There are several types of financing and hundreds of loan programs.The main types of financing is Conventional loans,FHA loans,VA loans and Jumbo loans.They all fluctuate with different interest rates and down payment requirements.
What Is APR?
APR is Annual Percentage Rate. This is very important to you when you are financing the purchase of your home.Everyone is concerned about the interest rate,but the APR is the overall annual rate that is charged from your impound account.If you have an escrow account,which in Nevada you will,it combines everything including taxes,insurance,principal and interest.Any reoccurring charges will be in this account.Remember,you can request to pay your property taxes and insurance separately and not through an escrow account.Depends on your lender.
What Is PMI?
PMI is Private Mortgage Insurance.
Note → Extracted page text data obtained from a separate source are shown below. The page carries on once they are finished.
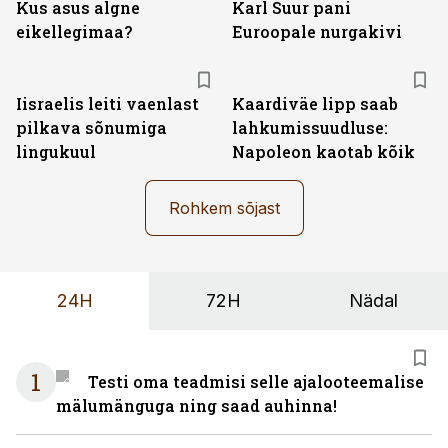
Kus asus algne
Karl Suur pani
eikellegimaa?
Euroopale nurgakivi
Iisraelis leiti vaenlast
Kaardiväe lipp saab
pilkava sõnumiga
lahkumissuudluse:
lingukuul
Napoleon kaotab kõik
Rohkem sõjast
24H
72H
Nädal
1
Testi oma teadmisi selle ajalooteemalise
mälumänguga ning saad auhinna!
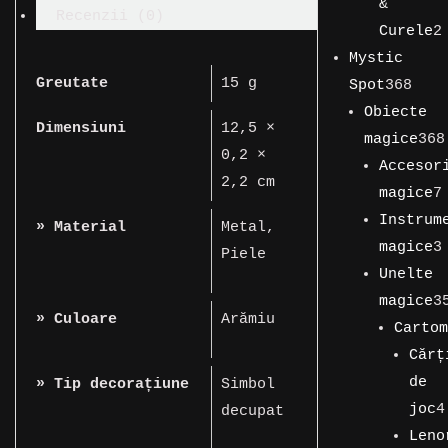
de
&
amerindian
Recenzii (0)
produse
Curele
2
2
Mystic
Greutate
15 g
produse
368
Spot
368
de
Obiecte
Dimensiuni
12,5 ×
prod
magice
368
0,2 ×
368
Accesor
2,2 cm
de
magice
7
produse
7
Instrum
» Material
Metal
,
produse
magice
3
Piele
3
Unelte
produse
magice
3
» Culoare
Arămiu
358
Cartom
de
149
Cărț
produse
de
de
» Tip decorațiune
Simbol
produs
joc
4
decupat
4
Leno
It protects the lenders equity investment of the home.It is required if you do not put 20% down payment on the purchase of your home.PMI is charged as a monthly premium on your loan until the twenty percent has been reached.It will automatically drop off of your loan when it has been reached.If you want to pay it off faster,then add extra payments to your principal balance,not towards the interest.There is no upfront mortgage premium required.
What Is MIP?
MIP is Mortgage Insurance Premium. This is when you get FHA financing and put less than 20% down payment on the purchase of your home.There is an upfront charge and the MIP is for the life of the loan.This Government administered program charges MIP to offset the risk of a borrower defaulting because FHA offers low down payment programs.
What Is A VA Funding Fee?
Since the VA offers no down payment programs,they charge a funding fee in which reduces the loans cost to taxpayers.The funding fee is a percentage of the loan amount which varies based on the type of loan and your military category.Funding fee exemption would be a veteran receiving VA compensation for a service-connected disability.